Russell Brandom and Ryan Manning wrote an interesting piece for The Verge this morning. Readers of the site will know that I don’t often discuss the Snapchat because I don’t enjoy the service, and can’t even bring myself to be academically interested in their efforts to monetize entertainment content through their Discover service. Perhaps the most interesting part is the generally creepiness of sponsoring people with followers to promote products in a way that crosses the line from entertainment into advertising. Sure, there’s product placement in entertainment (often with really clunky dialog about using a product or service) but there’s something about the way a singular person promoting a product that has a disgusting feel to it. As if this personal blog would start to talk about the virtues of Taco Bell’s Cap’n Crunch Berry Delights™.
That time I wrote about the Starbucks app? Because I wanted to, not because I was compensated to do so. That would never be my default assumption when reading someone’s personal blog, but what about in a few years? Will I look at someone else’s writing, or their videos, and distrust their reporting because I’m suspicious of compensation that isn’t clearly spelled out? That’s not even a foreign notion, with it occasionally happening on websites. It’s not like I’m a reporter, nor is Shaun McBride. Shaun knows that the disclaimers can make people avoid sponsored content:
“As a society, we’ve kind of learned to tune out advertisements on TV,” McBride says. “With Snapchat, we’re not used to it. When you advertise on Snapchat, if you do it in a fun and creative way that adds value; they don’t see it as an annoying ad. They actually enjoy it.”
Shaun fails to understand that this is fundamentally deceptive. Even if he does an amazing job at constructing his videos in a way that communicates that money is changing hands (probably not, bro!) that doesn’t mean that everyone is. After all, it is the very act of making it seem like it isn’t an ad that gets people to pay attention to it.

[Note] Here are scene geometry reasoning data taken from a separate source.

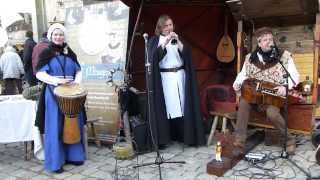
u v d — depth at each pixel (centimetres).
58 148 407
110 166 424
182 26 586
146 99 467
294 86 434
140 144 458
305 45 493
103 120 494
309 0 445
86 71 505
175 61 465
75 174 405
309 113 431
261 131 507
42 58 405
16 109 432
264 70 435
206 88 536
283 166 397
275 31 515
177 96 467
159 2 547
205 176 382
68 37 525
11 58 838
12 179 400
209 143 483
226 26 608
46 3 1148
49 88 405
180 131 493
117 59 483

As all the grownups know, there’s a good reason to regulate this. The Verge cites a Cole Haan case on Pintrest where the FTC fined Cole Haan. However, as Russell and Brandom note, that’s very different for Snapchat, or Periscope, or anything else where the content expires.
But Snapchat’s self-destructing nature makes it hard for regulators to keep up. The FTC isn’t an investigative agency and most of its targets come from consumer referrals. But if a video disappears as soon as you watch it, it can’t be sent to regulators, and recording and hosting a Snapchat Story is still out of reach for most consumers. Advertisers on broadcast channels face even stronger restrictions, spurred by concerned parent groups, but there’s no equivalent for social media, and the ephemeral nature of Snapchat means there’s little concerned parents can point to.
Not to highlight an unfinished writing project, but blurring the lines between advertising and personal lives is the sort of dystopian future that speaks to me.